Newfoundland and Labrador auditor general raises concerns about finances

ST. JOHN’S, N.L. – Newfoundland and Labrador’s auditor general is red-flagging projected deficits, potential cost overruns for the Muskrat Falls hydro project and hefty unfunded public pension benefits.

Terry Paddon delivered a report Friday to the legislature that outlines these and other concerns for a government that spends about 40 per cent more per person than any other province in Canada.

“On a per capita basis we’re considerably higher than everybody else in the country,” he said in an interview. “There may be some good reasons for some of it, but perhaps not all of it.”

Spending has soared since 2004 by 51 per cent to $7.7 billion from $5.1 billion, says his report. The province would have to cut $2.3 billion from its budget to reach the national average of spending per person, it notes.

Newfoundland and Labrador is in the midst of a historic economic boom but recorded a deficit of $195 million for the last fiscal year, with a deficit of $451 million forecast for this year.

Provincial net debt increased by $511 million to $8.3 billion last year, and Paddon said this year’s deficit will push that higher.

Perhaps most worrisome is the extent to which massive public retirement plan obligations loom over the fiscal picture.

“We’ve still got significant issues with the retirement benefits that we provide to employees of the province through pensions and provision of group health and life insurance,” Paddon said of unfunded benefits that make up more than 60 per cent of the province’s net debt.

“You’ve got a $5.6-billion liability for both of those components.”

Finance Minister Tom Marshall said the province is working with public sector unions in hopes they can work together on changes needed to sustain those plans.

“For many, many years there was just no money available in the province,” he said of spending increases since the Progressive Conservatives took power in 2003.

“There was a lot of catch-up,” Marshall said of new social programs, building projects and other investments funded with cash mostly earned from offshore oil royalties.

Six of the last eight provincial budgets racked up oil-fuelled surpluses as the government paid down net debt from a high of almost $12 billion in 2004.

But lower offshore production and falling global demand took a toll in a province that relies on oil royalties for about one-third of its revenues, Marshall said.

“We went through a major efficiency review and we’re continuing,” he said of government spending. It also costs more to deliver services to a population of just 527,000 people spread over a vast area, much of it remote.

But Marshall said the government is committed to a 10-year sustainability plan introduced in last spring’s budget to control costs. The first two years focus on trimming expenses for a return to surplus in 2015, the same year the next provincial election is set.

The fourth to 10th years highlight debt reduction and economic diversification.

Marshall said the government is overseeing the $7.7-billion Muskrat Falls development now under construction in Labrador to minimize any risk to taxpayers and ratepayers.

The auditor general’s report warns that the province is on the hook for cost overruns — a common problem for publicly funded megaprojects.

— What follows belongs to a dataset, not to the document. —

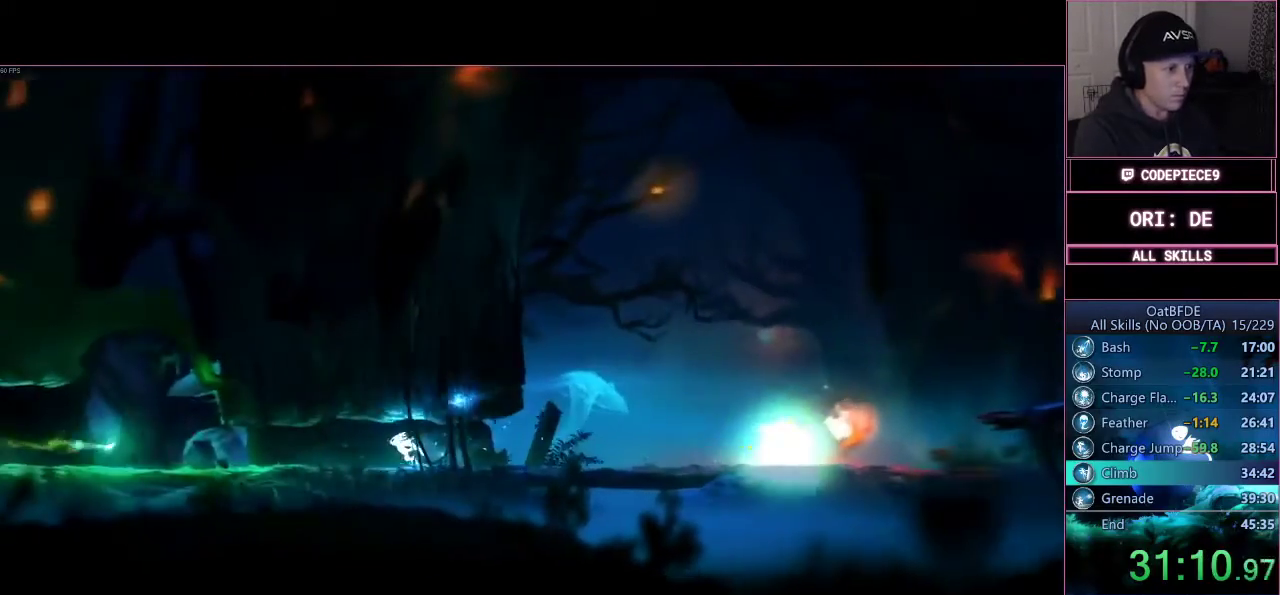
{"buttons": ["TRIANGLE"], "left_stick": "left", "right_stick": "center", "events": [[200, "TRIANGLE", "down"]]}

Provincial Crown corporation Nalcor Energy released a report Thursday that $230 million was spent on the development between January and November 2013.

But there was no update on the extent to which spending met or exceeded expected benchmarks.

“The numbers will come out from time to time,” Marshall said Friday in an interview.

Kevin Lacey, Atlantic director of the Canadian Taxpayers Federation, said such assurances aren’t good enough.

“This has been the issue with Muskrat Falls from the very beginning. It’s about the taxpayers and the utility users not knowing all the details of this agreement and being able to judge whether or not this is a good deal or a bad deal.

“One has to question why many of these numbers are not public so that groups like ours and the average taxpayer can judge them for themselves.”

Nalcor President and CEO Ed Martin said in an emailed response late Friday that fresh Muskrat Falls cost estimates will likely be released before April.

He said the last of the major contracts will be in place by then.

Project expenses include capital investments, operating costs and financing, Martin added.

“To date, some of these elements are lower than budget, some are similar and some are higher.”